Down to the last line, print the entries below exactly, and keep every picture out of the copy.

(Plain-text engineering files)
=== Begin Enclosure ===

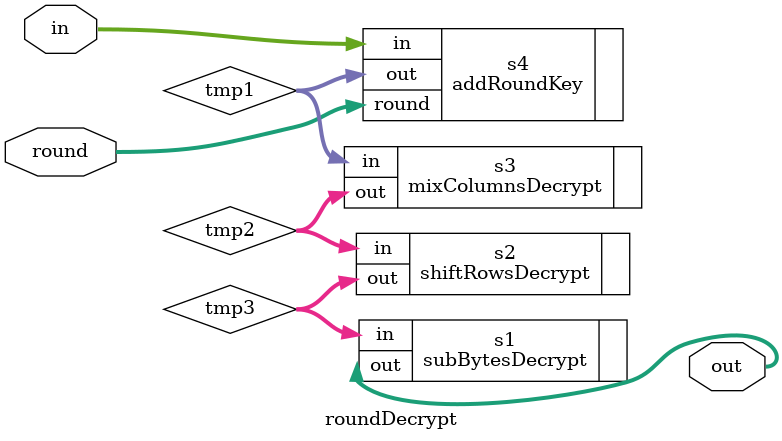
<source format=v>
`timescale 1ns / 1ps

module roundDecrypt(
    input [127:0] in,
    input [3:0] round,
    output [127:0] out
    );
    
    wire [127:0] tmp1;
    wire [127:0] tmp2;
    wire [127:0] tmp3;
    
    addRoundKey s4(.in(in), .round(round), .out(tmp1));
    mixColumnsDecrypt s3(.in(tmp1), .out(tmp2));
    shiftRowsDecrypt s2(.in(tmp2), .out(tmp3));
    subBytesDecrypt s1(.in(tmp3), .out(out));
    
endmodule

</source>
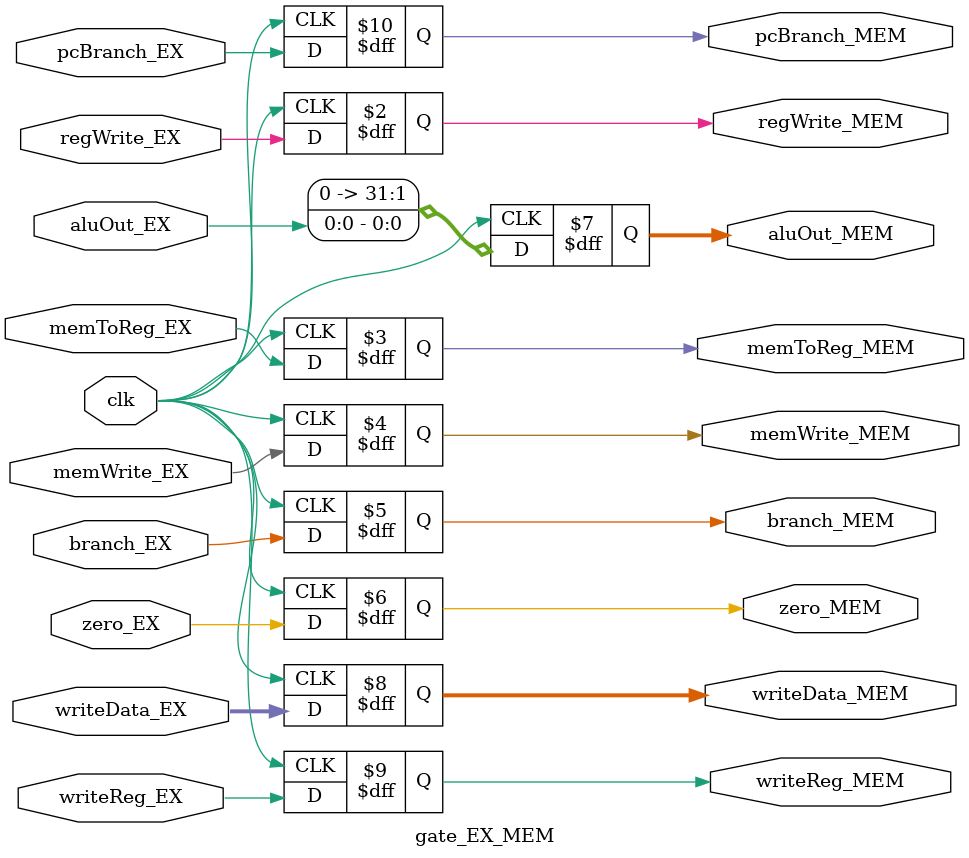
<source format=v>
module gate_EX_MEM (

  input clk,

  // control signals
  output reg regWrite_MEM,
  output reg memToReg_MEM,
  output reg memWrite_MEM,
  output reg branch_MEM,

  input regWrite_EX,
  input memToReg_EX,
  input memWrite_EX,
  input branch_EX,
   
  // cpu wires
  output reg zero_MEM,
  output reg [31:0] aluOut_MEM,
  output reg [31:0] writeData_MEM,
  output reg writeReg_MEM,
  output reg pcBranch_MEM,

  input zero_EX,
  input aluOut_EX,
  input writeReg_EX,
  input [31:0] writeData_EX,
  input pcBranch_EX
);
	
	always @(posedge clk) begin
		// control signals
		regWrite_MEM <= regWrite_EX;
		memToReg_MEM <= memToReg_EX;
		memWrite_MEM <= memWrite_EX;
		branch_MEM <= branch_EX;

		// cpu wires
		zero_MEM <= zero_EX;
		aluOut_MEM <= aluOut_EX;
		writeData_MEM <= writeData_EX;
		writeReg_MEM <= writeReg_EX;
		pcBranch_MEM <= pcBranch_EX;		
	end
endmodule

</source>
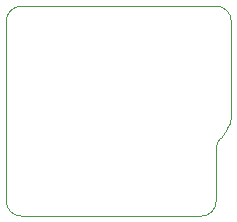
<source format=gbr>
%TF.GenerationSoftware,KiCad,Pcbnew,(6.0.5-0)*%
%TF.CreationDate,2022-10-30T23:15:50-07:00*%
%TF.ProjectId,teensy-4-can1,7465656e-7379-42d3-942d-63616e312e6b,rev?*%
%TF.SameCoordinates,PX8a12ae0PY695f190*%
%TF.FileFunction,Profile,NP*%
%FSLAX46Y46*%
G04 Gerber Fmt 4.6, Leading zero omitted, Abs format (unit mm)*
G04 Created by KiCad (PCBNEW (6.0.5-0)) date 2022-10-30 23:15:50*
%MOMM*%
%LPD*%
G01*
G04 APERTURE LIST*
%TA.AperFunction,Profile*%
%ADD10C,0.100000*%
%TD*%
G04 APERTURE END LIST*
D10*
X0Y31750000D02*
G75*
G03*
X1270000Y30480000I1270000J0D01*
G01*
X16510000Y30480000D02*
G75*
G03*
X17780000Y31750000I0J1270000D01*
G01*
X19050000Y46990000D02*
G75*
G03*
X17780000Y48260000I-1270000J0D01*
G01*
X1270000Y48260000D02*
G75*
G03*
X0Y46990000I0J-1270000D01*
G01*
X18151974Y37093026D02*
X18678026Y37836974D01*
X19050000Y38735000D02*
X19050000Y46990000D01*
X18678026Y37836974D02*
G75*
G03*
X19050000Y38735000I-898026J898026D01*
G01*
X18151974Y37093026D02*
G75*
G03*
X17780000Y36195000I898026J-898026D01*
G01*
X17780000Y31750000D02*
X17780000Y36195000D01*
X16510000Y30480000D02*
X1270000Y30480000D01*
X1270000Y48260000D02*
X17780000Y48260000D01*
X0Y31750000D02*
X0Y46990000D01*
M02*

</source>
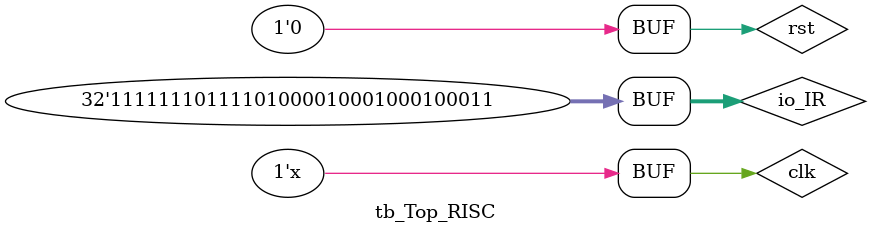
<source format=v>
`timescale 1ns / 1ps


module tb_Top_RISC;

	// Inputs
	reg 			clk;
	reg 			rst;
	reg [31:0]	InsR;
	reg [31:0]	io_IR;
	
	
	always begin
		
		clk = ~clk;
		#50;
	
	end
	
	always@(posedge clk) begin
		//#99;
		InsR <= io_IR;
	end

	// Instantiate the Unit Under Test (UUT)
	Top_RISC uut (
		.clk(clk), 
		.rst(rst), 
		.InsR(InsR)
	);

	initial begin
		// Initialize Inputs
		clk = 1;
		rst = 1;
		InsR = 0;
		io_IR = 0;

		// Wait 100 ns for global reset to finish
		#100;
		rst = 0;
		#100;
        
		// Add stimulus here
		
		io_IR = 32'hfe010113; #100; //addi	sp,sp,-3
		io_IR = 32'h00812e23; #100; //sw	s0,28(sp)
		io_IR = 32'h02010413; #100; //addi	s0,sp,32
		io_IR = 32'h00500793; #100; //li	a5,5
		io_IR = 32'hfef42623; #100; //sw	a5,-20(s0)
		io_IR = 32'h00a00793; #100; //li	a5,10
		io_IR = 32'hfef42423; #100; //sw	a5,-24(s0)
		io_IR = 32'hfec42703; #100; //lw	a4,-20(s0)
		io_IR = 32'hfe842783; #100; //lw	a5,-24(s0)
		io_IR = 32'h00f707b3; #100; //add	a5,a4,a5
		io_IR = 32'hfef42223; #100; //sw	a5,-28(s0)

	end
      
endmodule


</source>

=== End Enclosure ===

Solution to this exercise
<source format=v>
`timescale 1ns / 1ps

module roundDecrypt(
    input [127:0] in,
    input [3:0] round,
    output [127:0] out
    );
    
    wire [127:0] tmp1;
    wire [127:0] tmp2;
    wire [127:0] tmp3;
    
    addRoundKey s4(.in(in), .round(round), .out(tmp1));
    mixColumnsDecrypt s3(.in(tmp1), .out(tmp2));
    shiftRowsDecrypt s2(.in(tmp2), .out(tmp3));
    subBytesDecrypt s1(.in(tmp3), .out(out));
    
endmodule

</source>
<source format=v>
module gate_EX_MEM (

  input clk,

  // control signals
  output reg regWrite_MEM,
  output reg memToReg_MEM,
  output reg memWrite_MEM,
  output reg branch_MEM,

  input regWrite_EX,
  input memToReg_EX,
  input memWrite_EX,
  input branch_EX,
   
  // cpu wires
  output reg zero_MEM,
  output reg [31:0] aluOut_MEM,
  output reg [31:0] writeData_MEM,
  output reg writeReg_MEM,
  output reg pcBranch_MEM,

  input zero_EX,
  input aluOut_EX,
  input writeReg_EX,
  input [31:0] writeData_EX,
  input pcBranch_EX
);
	
	always @(posedge clk) begin
		// control signals
		regWrite_MEM <= regWrite_EX;
		memToReg_MEM <= memToReg_EX;
		memWrite_MEM <= memWrite_EX;
		branch_MEM <= branch_EX;

		// cpu wires
		zero_MEM <= zero_EX;
		aluOut_MEM <= aluOut_EX;
		writeData_MEM <= writeData_EX;
		writeReg_MEM <= writeReg_EX;
		pcBranch_MEM <= pcBranch_EX;		
	end
endmodule

</source>
<source format=gbr>
%TF.GenerationSoftware,KiCad,Pcbnew,(6.0.5-0)*%
%TF.CreationDate,2022-10-30T23:15:50-07:00*%
%TF.ProjectId,teensy-4-can1,7465656e-7379-42d3-942d-63616e312e6b,rev?*%
%TF.SameCoordinates,PX8a12ae0PY695f190*%
%TF.FileFunction,Profile,NP*%
%FSLAX46Y46*%
G04 Gerber Fmt 4.6, Leading zero omitted, Abs format (unit mm)*
G04 Created by KiCad (PCBNEW (6.0.5-0)) date 2022-10-30 23:15:50*
%MOMM*%
%LPD*%
G01*
G04 APERTURE LIST*
%TA.AperFunction,Profile*%
%ADD10C,0.100000*%
%TD*%
G04 APERTURE END LIST*
D10*
X0Y31750000D02*
G75*
G03*
X1270000Y30480000I1270000J0D01*
G01*
X16510000Y30480000D02*
G75*
G03*
X17780000Y31750000I0J1270000D01*
G01*
X19050000Y46990000D02*
G75*
G03*
X17780000Y48260000I-1270000J0D01*
G01*
X1270000Y48260000D02*
G75*
G03*
X0Y46990000I0J-1270000D01*
G01*
X18151974Y37093026D02*
X18678026Y37836974D01*
X19050000Y38735000D02*
X19050000Y46990000D01*
X18678026Y37836974D02*
G75*
G03*
X19050000Y38735000I-898026J898026D01*
G01*
X18151974Y37093026D02*
G75*
G03*
X17780000Y36195000I898026J-898026D01*
G01*
X17780000Y31750000D02*
X17780000Y36195000D01*
X16510000Y30480000D02*
X1270000Y30480000D01*
X1270000Y48260000D02*
X17780000Y48260000D01*
X0Y31750000D02*
X0Y46990000D01*
M02*

</source>
<source format=v>
`timescale 1ns / 1ps


module tb_Top_RISC;

	// Inputs
	reg 			clk;
	reg 			rst;
	reg [31:0]	InsR;
	reg [31:0]	io_IR;
	
	
	always begin
		
		clk = ~clk;
		#50;
	
	end
	
	always@(posedge clk) begin
		//#99;
		InsR <= io_IR;
	end

	// Instantiate the Unit Under Test (UUT)
	Top_RISC uut (
		.clk(clk), 
		.rst(rst), 
		.InsR(InsR)
	);

	initial begin
		// Initialize Inputs
		clk = 1;
		rst = 1;
		InsR = 0;
		io_IR = 0;

		// Wait 100 ns for global reset to finish
		#100;
		rst = 0;
		#100;
        
		// Add stimulus here
		
		io_IR = 32'hfe010113; #100; //addi	sp,sp,-3
		io_IR = 32'h00812e23; #100; //sw	s0,28(sp)
		io_IR = 32'h02010413; #100; //addi	s0,sp,32
		io_IR = 32'h00500793; #100; //li	a5,5
		io_IR = 32'hfef42623; #100; //sw	a5,-20(s0)
		io_IR = 32'h00a00793; #100; //li	a5,10
		io_IR = 32'hfef42423; #100; //sw	a5,-24(s0)
		io_IR = 32'hfec42703; #100; //lw	a4,-20(s0)
		io_IR = 32'hfe842783; #100; //lw	a5,-24(s0)
		io_IR = 32'h00f707b3; #100; //add	a5,a4,a5
		io_IR = 32'hfef42223; #100; //sw	a5,-28(s0)

	end
      
endmodule


</source>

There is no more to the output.